> [Work request] Copy the data precisely, character for character, and leave out every picture.

> [Task input]
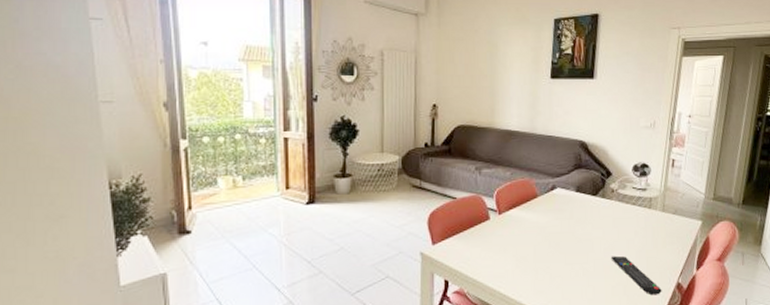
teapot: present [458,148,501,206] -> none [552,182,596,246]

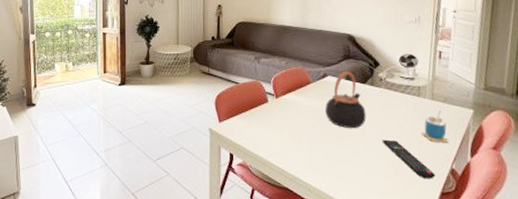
teapot: none [552,182,596,246] -> present [324,71,366,129]
cup: none [651,222,677,257] -> present [422,110,449,143]

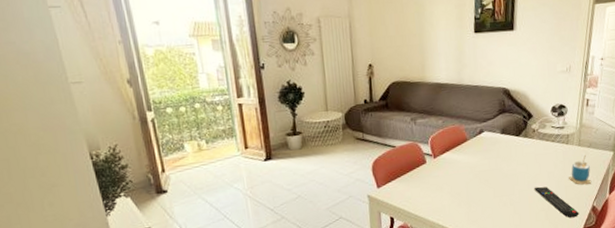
teapot: present [324,71,366,129] -> none [481,125,520,181]

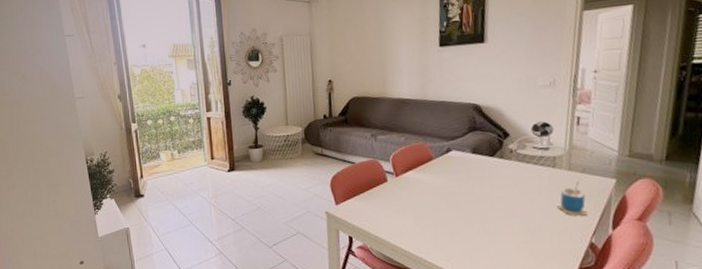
remote control: present [534,186,579,218] -> none [514,215,573,255]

> [Solution]
teapot: present [458,148,501,206] -> none [552,182,596,246]

teapot: none [552,182,596,246] -> present [324,71,366,129]
cup: none [651,222,677,257] -> present [422,110,449,143]

teapot: present [324,71,366,129] -> none [481,125,520,181]

remote control: present [534,186,579,218] -> none [514,215,573,255]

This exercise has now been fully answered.